[Kutipan untuk Dibaca]
┄┄┄┄┄┄┄┄┄┄

Sudah Berjuang Hingga ke Kementerian Pendidikan Nasional, Namun Terbentur Deadline dan Aturan
CIREBON – Pihak SMP Negeri 1 Gebang menyampaikan klarifikasi mengenai adanya aduan wali murid tentang rumor terjadinya pengusiran 12 siswa secara halus dari sekolah. Hal tersebut disampaikan Kepala Sekolah SMPN 1 Gebang Iwan Mukhamad Makyar Sujana didampingi Saprudin selaku Wakil Kepala Sekolah Bidang Kesiswaan SMP Negeri 1 Gebang. Klarifikasi disampaikan langsung kepada Tim JP di ruang kerjanya, Selasa (03/09/2024).

Pada kesempatan itu, Saprudin menyampaikan bahwa pihak sekolah sudah melakukan pertemuan dengan wali murid dari 12 siswa, komite sekolah, dan Kuwu Gebangkulon. Ia menceritakan dalam pertemuan itu bahwa wali murid memprotes keras pihak sekolah yang diduga sudah mengusir secara halus 12 siswa yang berasal dari Desa Gebangkulon yang notabene masih masuk dalam wilayah zonasi.
Argumentasi lainnya adalah tentang adanya dugaan telah terjadi pemalsuan lokasi GPS oleh oknum sehingga kuota 12 siswa itu tertutup dan tersisihkan. Hal tersebut berdampak kesan dari pihak sekolah dianggap ebih menerima siswa yang jaraknya lebih jauh daripada yang dari lingkungan terdekat sesuai radius zonasi.

┄┄┄┄┄┄┄┄┄┄

[Soal Latihan]
- a) Salin persis bagian entri dari awal entri sampai dengan baris yang memuat "oh and i realised", termasuk baris itu sendiri. Jangan sertakan gambar dalam jawaban.
- b) Tuliskan lanjutan berita tentang klarifikasi SMP Negeri 1 Gebang mengenai 12 siswa, mulai setelah kalimat terakhir yang ditampilkan.

┄┄┄┄┄┄┄┄┄┄

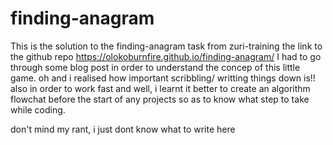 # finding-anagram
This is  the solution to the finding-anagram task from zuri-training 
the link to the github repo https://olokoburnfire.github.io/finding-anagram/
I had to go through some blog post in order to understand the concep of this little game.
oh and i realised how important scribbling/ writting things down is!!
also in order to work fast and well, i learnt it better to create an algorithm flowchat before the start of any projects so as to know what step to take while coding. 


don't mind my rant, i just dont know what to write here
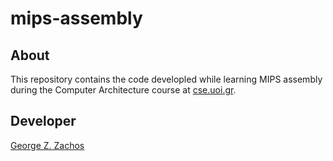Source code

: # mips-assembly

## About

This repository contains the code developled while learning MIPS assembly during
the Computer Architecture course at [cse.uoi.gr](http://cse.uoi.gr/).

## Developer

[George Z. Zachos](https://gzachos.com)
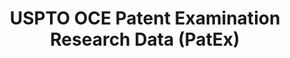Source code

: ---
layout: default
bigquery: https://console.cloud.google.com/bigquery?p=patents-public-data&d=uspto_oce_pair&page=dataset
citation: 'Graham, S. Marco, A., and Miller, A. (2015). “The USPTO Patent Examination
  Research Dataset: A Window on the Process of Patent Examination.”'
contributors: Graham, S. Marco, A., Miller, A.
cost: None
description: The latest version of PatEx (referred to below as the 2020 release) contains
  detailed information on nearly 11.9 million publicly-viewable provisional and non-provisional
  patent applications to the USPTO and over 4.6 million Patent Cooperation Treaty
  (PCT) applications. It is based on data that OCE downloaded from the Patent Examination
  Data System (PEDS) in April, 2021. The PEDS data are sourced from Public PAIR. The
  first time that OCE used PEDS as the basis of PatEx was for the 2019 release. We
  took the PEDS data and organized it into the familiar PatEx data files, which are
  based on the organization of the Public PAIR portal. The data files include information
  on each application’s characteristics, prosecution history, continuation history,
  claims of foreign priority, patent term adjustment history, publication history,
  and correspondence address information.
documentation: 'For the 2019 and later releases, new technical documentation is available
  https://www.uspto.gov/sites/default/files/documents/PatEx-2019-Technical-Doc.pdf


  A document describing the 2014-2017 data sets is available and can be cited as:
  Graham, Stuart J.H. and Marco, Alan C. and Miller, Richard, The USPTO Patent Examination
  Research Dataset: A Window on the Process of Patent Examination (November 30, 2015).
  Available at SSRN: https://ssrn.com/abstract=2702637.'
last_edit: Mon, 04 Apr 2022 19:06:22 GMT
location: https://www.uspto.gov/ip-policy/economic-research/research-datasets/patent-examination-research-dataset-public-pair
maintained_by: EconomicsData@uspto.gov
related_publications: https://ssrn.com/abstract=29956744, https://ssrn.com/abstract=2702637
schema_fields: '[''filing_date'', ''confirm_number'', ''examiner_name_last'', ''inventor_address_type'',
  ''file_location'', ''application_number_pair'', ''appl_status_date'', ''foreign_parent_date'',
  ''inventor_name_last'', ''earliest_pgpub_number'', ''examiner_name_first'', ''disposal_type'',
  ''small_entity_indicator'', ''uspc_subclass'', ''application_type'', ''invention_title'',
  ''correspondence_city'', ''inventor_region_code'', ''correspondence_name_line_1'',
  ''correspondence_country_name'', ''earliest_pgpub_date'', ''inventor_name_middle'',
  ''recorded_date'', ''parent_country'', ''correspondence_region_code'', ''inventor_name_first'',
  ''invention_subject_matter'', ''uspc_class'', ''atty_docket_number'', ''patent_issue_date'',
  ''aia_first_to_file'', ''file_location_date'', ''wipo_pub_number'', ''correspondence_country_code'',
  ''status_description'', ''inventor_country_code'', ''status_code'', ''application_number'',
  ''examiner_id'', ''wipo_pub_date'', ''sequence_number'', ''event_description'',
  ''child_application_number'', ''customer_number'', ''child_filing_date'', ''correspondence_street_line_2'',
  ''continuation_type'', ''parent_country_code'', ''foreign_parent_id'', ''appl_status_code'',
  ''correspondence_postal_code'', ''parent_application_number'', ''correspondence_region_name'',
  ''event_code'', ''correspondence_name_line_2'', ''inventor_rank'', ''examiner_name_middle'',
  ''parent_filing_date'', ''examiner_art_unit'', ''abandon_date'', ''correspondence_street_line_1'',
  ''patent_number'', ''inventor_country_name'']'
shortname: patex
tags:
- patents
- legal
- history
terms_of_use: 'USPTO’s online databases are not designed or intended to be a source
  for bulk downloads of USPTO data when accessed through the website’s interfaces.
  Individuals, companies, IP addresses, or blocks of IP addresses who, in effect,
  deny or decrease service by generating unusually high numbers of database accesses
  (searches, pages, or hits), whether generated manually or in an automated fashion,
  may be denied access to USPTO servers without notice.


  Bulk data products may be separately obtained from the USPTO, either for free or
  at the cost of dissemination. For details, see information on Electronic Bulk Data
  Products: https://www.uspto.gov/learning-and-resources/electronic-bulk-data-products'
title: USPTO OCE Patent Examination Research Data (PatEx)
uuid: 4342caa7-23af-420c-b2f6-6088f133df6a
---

┄┄┄┄┄┄┄┄┄┄

[Jawaban Tertulis]
- a)
 # finding-anagram
This is  the solution to the finding-anagram task from zuri-training 
the link to the github repo https://olokoburnfire.github.io/finding-anagram/
I had to go through some blog post in order to understand the concep of this little game.
oh and i realised how important scribbling/ writting things down is!!

- b)
Menanggapi hal tersebut, Kepsek meluruskan bahwa jika memang benar ada temuan pemalsuan lokasi GPS, pihak yang merasa dirugikan agar segera melaporkan kepada pihak yang berwajib,
“Kami hanya pelaksana tugas pendidikan, tentunya apa yang dijalankan oleh kami itu sesuai aturan dari dinas pendidikan. Perihal pembatasan jumlah siswa itu juga memang sudah diatur sesuai regulasi san tidak boleh melebihi kapasitas yang sudah ditentukan. Adapun kalau memang ditemukan dugaan pemalsuan lokasi GPS oleh pihak tertentu sehingga berdampak merugikan, silakan melapor ke kepolisian, supaya bisa ditindaklanjuti,” ujarnya.
Sementara itu, hadir juga komite sekolah yang meminta kebijakan kepada pihak sekolah untuk bisa menerima 12 anak tersebut sebagai siswa di SMPN 1 Gebang. Terkait perminaan tersebut, pihak sekolah pun menjelaskan dalam pertemuan itu, bahwa ke 12 anak itu tidak bisa diterima karena kebijakan regulasi dari dinas tentang batas kuota, dan memberikan solusi untuk mendaftarkan ke sekolah lainnya dalam satu kawasan.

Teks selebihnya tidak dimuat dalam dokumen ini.